* **OPDRACHT**: Welk bedrag aan geleden schade vordert MEBA volgens het gekozen fragment?

* **GEKOZEN FRAGMENT**:
= = =

MEBA voert verweer en concludeert tot afwijzing van de vordering, met, uitvoerbaar bij voorraad, veroordeling van [Partij A] in de proceskosten en de nakosten, te vermeerderen met de wettelijke rente.
in reconventie
4.3.
MEBA vordert dat de kantonrechter bij vonnis, uitvoerbaar bij voorraad:
I. [Partij A] zal veroordelen tot nakoming van het concurrentiebeding;
II. voor recht zal verklaren dat [Partij A] aansprakelijk is voor de door MEBA geleden schade wegens het handelen in strijd met artikel 7:611 BW en/of overtreding van het beding om bedrijfseigendommen te verstrekken en/of overtreding van het concurrentiebeding;
III. [Partij A] zal veroordelen om aan MEBA een bedrag van € 84.097,45 aan geleden schade te betalen, te vermeerderen met de schade die MEBA lijdt als gevolg van voortduring van de overtreding van het concurrentiebeding;
IV. [Partij A] zal veroordelen om de wettelijke rente vanaf 9 mei 2023 over dit bedrag te betalen;
V. [Partij A] zal veroordelen in de proceskosten en de nakosten, te vermeerderen met de wettelijke rente.

= = =

* **GEGEVENSFRAGMENTEN**:
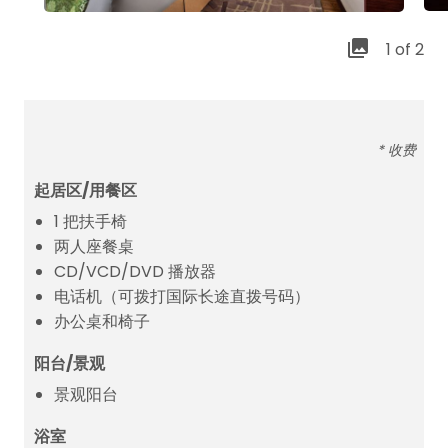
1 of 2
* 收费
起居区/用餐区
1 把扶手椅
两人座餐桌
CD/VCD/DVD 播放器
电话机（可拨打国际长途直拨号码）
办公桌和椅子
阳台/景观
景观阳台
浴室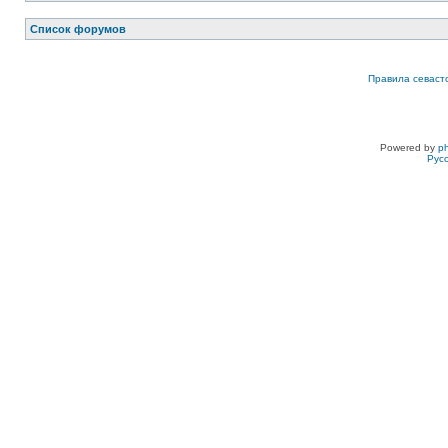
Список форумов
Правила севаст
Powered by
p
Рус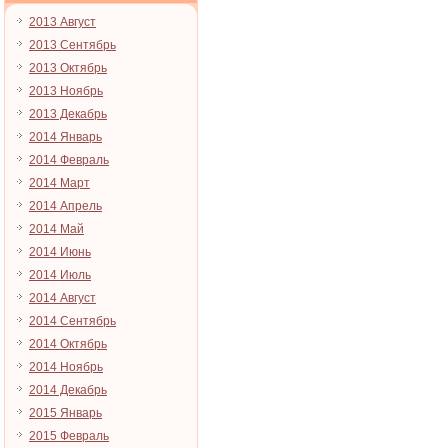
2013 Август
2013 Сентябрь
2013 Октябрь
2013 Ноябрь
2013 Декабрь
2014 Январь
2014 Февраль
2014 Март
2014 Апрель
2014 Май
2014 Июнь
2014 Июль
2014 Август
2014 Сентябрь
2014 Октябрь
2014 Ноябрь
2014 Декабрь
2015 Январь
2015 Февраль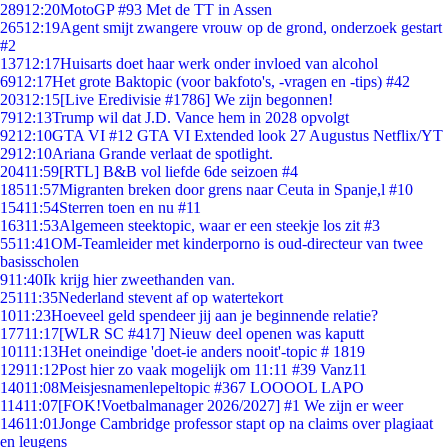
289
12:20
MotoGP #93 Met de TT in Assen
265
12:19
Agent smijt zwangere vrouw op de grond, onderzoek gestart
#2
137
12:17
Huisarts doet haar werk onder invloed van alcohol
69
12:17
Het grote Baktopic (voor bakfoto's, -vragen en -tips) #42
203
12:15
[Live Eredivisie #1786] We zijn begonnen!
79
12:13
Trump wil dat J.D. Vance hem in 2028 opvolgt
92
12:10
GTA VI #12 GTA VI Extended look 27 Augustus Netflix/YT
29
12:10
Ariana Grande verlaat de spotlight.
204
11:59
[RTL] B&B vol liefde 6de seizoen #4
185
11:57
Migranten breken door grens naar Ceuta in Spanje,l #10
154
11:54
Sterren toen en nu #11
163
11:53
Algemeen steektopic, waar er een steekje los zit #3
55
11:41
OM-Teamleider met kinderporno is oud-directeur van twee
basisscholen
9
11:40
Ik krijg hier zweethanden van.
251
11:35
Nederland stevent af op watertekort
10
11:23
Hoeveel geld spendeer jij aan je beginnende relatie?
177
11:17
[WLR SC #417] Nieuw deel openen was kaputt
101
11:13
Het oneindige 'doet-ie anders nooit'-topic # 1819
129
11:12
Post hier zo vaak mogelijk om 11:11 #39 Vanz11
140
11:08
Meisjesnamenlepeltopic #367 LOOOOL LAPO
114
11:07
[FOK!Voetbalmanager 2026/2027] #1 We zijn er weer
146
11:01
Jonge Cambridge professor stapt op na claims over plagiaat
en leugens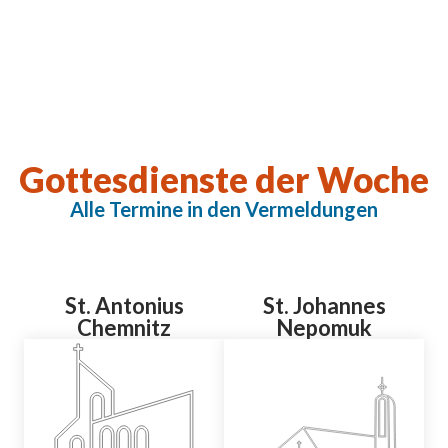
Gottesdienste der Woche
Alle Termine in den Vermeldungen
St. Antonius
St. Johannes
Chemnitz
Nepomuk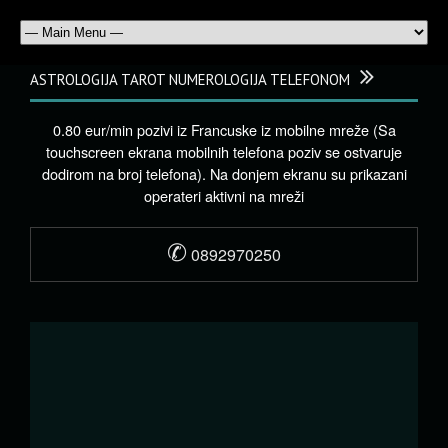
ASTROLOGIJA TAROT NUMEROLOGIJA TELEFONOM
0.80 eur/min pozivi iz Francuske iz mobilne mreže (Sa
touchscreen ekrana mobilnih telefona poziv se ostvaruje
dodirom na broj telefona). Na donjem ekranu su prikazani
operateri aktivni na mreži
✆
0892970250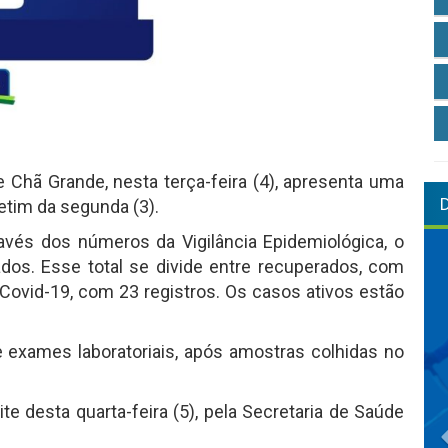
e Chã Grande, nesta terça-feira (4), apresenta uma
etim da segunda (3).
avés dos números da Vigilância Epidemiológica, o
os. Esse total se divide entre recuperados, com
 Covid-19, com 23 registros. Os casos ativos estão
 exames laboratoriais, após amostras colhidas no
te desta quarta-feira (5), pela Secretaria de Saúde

= = =

* **UITWERKING**: € 84.097,45